Electrophysiological evidence of severe marginal mandibular branch injury in Bell palsy: Implications for optimizing clinical assessment and treatment – a retrospective study

Qiongfang Zhang, Mengjie Xia, Jinhuan Zhang, Yirong Chen, Zhihong Zou, Yongfeng Liu

Bell palsy (BP) is an acute idiopathic peripheral facial neuropathy typically presenting with unilateral weakness. However, the differential electrophysiological involvement of its 6 main branches remains poorly defined, limiting branch-level diagnosis and targeted management. This retrospective study aimed to characterize nerve conduction parameters across these branches, compare injury severity, and refine electrophysiological protocols to enhance clinical decision-making.

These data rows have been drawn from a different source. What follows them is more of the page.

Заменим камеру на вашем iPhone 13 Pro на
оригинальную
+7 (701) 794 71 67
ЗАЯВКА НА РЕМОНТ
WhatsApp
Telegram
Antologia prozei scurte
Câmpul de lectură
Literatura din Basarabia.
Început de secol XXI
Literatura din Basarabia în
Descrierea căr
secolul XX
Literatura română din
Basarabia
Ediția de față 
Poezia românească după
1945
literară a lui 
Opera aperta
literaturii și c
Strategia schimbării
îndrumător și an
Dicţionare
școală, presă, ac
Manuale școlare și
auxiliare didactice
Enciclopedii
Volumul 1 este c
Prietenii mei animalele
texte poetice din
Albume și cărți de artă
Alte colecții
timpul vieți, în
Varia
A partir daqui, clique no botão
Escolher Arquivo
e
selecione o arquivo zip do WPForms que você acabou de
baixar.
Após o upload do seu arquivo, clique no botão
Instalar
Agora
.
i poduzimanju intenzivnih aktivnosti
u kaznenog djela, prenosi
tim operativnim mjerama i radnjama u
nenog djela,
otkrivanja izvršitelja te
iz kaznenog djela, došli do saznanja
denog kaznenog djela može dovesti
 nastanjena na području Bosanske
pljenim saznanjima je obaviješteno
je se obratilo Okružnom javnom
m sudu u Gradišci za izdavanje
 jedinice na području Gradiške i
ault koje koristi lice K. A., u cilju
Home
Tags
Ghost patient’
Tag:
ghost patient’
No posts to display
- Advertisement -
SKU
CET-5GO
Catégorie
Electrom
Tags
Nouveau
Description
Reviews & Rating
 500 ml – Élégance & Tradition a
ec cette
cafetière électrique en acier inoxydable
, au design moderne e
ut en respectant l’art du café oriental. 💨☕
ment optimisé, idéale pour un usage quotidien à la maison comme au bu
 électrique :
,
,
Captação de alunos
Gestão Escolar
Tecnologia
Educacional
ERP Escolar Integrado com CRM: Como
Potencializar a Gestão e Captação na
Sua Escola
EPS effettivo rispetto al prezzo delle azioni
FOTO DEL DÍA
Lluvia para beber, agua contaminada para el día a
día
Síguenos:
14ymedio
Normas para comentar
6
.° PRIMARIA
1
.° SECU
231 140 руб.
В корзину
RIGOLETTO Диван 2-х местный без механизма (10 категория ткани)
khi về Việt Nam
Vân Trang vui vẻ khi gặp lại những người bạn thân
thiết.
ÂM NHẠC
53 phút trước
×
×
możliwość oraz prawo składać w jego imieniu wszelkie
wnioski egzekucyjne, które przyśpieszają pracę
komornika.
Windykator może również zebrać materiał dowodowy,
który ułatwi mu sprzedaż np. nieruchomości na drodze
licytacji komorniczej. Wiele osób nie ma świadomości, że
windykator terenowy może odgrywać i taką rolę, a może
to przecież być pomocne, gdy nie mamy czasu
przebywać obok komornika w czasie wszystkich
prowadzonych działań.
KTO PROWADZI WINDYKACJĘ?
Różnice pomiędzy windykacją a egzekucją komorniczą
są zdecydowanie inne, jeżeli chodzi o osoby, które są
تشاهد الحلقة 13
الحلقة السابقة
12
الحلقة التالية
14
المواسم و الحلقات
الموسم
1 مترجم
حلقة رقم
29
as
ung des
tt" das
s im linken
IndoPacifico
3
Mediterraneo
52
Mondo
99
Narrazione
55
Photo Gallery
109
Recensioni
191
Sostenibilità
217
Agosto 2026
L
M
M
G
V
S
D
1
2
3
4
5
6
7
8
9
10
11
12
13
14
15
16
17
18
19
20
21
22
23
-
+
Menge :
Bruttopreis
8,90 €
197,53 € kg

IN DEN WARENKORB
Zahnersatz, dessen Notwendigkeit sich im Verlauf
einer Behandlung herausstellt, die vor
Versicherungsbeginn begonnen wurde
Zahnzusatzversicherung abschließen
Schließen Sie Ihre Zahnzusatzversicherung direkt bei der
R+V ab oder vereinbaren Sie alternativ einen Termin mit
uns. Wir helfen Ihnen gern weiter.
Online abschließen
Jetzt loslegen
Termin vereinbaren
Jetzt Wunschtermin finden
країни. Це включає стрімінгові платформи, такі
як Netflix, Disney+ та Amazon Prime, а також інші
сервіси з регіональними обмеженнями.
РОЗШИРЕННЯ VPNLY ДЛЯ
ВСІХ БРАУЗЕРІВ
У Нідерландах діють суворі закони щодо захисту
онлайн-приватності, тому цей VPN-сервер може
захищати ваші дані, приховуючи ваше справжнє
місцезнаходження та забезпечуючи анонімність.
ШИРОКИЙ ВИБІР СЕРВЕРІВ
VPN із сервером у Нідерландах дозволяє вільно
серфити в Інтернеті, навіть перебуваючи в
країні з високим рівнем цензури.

This retrospective study enrolled 56 patients with BP. Compound muscle action potential (CMAP) amplitude and distal motor latency (DML) were measured for each facial nerve branch on both the affected side and unaffected side. Side-to-side comparisons were performed using paired-samples t tests or Wilcoxon signed-rank tests, as appropriate. Data are expressed as mean ± standard deviation or median (interquartile range). A P value <.05 was considered statistically significant. Compared to the US, the affected side demonstrated significantly reduced CMAP amplitudes and prolonged DMLs across all branches (all P  < .001). The severity of axonal injury, indicated by CMAP amplitude reduction ratios, ranked as follows: marginal mandibular > zygomatic (nasal) > buccal > zygomatic (orbital) > temporal > cervical. The severity of demyelinating injury, reflected by DML prolongation ratios, ranked as: marginal mandibular > buccal > zygomatic (orbital) > zygomatic (nasal) > temporal > cervical. The marginal mandibular branch exhibits the most severe electrophysiological involvement in BP. These findings underscore its critical role in disease severity and support the prioritization of this branch in both diagnostic assessment and targeted therapeutic intervention.